Realm basic operations

As with any other database platform, the basic operations for a Realm database are known as CRUD operations (Create/Read/Update/Delete). This operations take place inside transaction blocks.

Realm supports both transactions on the main UI thread for small operations and transactions in a background thread to avoid blocking the UI thread for more complex operations.

To work with Realm, first get a Realm instance for the main UI thread.

Realm realm = Realm.getInstance(this);

Use this instance to work with a Realm database. Let’s try creating a Contact object and write it to Realm.

Realm handles write operations wrapped inside transaction blocks to ensure safe multithreading. A write operation looks something like this:

realm.beginTransaction();
Contact contact = realm.createObject(Contact.class);
contact.setName("Contact's Name");
contact.setEmail("Contact@hostname.com");
contact.setAddress("Contact's Address");
contact.setAge(20);
realm.commitTransaction();

Here Realm creates a new RealmObject based on the model class Contact.java. I added some values to the new object and the commitTransaction() method is called to end the transaction block. During the commit, all changes will be written to disk.

The same process can be accomplished by using the executeTransaction() method. This method automatically handles begin/commit transaction methods.

### Work to complete
A) Answer these questions from the Realm passage:
(i) What four operations does CRUD stand for?
(ii) Which method is called to end the transaction block?
(iii) What does the executeTransaction() method handle automatically?
B) Please quote the Realm passage, beginning at the words "Realm basic operations" and stopping after "more complex operations.".
Use only the Realm passage for your answers.

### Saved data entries
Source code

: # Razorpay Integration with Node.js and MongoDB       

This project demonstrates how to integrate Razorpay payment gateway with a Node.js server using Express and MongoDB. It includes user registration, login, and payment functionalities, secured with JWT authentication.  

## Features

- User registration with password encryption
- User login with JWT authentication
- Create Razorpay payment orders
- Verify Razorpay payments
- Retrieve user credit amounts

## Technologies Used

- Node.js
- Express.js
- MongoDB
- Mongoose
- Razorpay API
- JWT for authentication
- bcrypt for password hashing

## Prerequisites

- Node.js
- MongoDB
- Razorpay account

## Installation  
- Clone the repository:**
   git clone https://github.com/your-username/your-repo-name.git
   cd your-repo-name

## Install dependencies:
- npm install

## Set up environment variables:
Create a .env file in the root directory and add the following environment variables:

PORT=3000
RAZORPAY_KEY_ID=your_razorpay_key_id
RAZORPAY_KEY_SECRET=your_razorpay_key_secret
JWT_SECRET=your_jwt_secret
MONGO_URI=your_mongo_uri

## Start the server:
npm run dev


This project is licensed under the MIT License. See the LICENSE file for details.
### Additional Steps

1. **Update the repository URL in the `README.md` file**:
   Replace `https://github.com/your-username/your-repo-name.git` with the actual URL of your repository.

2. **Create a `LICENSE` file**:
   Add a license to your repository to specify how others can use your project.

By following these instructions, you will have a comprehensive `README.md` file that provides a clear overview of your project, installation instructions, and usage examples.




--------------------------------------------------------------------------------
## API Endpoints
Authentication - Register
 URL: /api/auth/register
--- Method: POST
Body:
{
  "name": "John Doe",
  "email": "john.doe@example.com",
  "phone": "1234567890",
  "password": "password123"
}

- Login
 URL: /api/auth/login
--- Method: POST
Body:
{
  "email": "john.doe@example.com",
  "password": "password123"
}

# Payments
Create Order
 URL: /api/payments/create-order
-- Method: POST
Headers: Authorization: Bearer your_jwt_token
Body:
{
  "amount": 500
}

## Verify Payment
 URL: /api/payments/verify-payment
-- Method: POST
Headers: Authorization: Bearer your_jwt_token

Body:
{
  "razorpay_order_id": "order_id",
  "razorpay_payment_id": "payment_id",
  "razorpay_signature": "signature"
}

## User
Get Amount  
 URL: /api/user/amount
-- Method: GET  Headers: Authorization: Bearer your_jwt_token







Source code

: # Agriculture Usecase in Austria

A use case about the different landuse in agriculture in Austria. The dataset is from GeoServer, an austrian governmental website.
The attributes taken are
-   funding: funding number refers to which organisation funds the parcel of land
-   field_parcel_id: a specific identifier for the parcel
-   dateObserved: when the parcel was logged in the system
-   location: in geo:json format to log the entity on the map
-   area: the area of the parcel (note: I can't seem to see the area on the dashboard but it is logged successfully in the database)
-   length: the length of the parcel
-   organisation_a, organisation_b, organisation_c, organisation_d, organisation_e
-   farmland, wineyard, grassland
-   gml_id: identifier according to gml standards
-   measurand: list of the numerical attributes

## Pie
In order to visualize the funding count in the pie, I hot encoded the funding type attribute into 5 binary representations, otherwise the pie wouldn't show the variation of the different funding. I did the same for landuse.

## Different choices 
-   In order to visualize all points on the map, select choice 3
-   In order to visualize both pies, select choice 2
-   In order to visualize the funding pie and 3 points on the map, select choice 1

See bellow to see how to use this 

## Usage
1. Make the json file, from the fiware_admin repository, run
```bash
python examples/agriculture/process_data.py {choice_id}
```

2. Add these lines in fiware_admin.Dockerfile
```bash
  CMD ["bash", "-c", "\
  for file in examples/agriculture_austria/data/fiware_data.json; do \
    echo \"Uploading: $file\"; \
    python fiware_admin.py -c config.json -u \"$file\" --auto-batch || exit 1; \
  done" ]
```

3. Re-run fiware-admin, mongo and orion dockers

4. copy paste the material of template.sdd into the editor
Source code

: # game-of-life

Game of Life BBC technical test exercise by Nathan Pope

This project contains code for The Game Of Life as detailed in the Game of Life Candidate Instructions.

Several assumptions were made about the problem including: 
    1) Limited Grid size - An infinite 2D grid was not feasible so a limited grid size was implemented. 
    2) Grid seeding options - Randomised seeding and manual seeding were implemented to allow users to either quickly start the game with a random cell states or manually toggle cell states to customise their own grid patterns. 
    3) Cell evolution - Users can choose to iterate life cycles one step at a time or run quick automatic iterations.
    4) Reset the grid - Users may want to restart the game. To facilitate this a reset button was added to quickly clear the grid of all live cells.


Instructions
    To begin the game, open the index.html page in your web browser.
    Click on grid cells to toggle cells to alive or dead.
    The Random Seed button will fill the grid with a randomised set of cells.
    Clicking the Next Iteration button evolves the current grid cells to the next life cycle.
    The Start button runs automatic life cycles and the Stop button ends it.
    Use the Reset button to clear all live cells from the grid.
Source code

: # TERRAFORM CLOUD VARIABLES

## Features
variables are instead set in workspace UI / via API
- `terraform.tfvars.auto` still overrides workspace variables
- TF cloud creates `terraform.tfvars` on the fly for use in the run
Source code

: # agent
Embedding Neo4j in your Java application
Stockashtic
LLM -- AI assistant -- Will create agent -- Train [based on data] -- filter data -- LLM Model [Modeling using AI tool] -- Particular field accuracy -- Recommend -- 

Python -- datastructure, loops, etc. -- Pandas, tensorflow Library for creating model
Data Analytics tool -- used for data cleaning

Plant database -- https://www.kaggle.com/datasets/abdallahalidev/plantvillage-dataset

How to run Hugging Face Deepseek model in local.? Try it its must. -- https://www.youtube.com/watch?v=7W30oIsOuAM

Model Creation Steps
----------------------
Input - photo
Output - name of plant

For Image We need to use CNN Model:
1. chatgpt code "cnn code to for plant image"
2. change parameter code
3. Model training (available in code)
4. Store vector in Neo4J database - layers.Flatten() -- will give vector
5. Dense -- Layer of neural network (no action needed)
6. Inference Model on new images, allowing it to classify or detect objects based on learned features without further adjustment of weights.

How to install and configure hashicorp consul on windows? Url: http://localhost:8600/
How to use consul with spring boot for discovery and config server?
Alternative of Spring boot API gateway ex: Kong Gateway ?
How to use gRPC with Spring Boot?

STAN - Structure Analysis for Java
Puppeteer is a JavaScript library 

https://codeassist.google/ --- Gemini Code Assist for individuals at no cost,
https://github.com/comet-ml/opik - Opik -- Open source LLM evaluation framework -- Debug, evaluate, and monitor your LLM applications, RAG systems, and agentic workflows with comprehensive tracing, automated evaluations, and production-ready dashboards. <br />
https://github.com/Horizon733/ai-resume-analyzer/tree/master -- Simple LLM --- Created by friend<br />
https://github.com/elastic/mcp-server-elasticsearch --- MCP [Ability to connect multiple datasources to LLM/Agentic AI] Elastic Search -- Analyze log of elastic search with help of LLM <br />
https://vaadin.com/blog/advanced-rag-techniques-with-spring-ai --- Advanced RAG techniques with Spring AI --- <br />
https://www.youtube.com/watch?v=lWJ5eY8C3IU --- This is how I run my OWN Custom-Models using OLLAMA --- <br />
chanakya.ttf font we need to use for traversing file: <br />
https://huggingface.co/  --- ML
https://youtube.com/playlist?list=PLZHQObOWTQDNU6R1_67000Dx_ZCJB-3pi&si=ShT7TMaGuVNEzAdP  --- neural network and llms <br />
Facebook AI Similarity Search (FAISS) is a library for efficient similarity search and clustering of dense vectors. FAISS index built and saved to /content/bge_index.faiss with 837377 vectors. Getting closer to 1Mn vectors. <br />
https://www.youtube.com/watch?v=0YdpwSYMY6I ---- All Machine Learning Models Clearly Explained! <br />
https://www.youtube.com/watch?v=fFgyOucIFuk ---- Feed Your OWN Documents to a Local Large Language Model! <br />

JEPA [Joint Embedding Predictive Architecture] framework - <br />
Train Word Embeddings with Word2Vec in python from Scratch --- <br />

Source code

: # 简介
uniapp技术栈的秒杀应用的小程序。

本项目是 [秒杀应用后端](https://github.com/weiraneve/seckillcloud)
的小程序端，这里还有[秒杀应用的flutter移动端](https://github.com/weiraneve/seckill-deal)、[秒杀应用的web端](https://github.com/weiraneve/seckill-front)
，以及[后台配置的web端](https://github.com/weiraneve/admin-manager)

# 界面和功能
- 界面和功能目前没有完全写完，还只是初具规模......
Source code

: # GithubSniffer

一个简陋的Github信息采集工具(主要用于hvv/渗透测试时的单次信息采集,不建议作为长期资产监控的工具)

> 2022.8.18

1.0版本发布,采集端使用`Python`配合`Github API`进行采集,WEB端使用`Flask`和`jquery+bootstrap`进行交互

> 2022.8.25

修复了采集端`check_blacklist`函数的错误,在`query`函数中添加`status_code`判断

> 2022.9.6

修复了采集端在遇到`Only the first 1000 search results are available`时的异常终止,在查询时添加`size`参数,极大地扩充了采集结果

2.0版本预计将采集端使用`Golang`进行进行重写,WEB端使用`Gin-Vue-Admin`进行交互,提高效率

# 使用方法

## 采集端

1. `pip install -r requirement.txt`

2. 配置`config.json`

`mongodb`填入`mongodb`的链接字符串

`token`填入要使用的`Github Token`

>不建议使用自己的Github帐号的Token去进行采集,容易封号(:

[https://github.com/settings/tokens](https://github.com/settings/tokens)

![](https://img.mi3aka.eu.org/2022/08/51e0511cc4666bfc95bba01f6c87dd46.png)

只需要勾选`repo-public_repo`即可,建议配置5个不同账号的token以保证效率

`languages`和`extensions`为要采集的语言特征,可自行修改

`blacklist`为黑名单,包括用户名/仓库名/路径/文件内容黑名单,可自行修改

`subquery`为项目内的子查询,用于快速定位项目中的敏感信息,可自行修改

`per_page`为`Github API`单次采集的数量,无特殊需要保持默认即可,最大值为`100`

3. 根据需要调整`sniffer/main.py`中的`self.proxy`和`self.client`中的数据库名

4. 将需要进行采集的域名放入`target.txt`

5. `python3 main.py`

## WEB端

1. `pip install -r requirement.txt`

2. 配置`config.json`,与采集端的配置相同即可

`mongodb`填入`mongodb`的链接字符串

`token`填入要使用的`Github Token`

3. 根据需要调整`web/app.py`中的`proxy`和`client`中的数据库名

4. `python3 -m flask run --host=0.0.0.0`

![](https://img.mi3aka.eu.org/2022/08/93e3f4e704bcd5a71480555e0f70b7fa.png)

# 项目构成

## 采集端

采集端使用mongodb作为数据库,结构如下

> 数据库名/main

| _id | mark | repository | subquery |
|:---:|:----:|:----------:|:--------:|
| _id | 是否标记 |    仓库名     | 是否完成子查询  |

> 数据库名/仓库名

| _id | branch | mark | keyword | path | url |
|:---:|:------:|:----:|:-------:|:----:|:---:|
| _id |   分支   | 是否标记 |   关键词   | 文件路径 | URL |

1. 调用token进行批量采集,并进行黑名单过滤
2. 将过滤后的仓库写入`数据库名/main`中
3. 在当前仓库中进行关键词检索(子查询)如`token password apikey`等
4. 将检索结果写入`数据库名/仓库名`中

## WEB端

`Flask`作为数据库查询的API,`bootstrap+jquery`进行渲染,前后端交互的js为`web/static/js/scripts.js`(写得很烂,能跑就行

### Per-task outputs
A)
(i) Create, Read, Update and Delete.
(ii) The commitTransaction() method.
(iii) The begin/commit transaction methods.

B)
Realm basic operations

As with any other database platform, the basic operations for a Realm database are known as CRUD operations (Create/Read/Update/Delete). This operations take place inside transaction blocks.

Realm supports both transactions on the main UI thread for small operations and transactions in a background thread to avoid blocking the UI thread for more complex operations.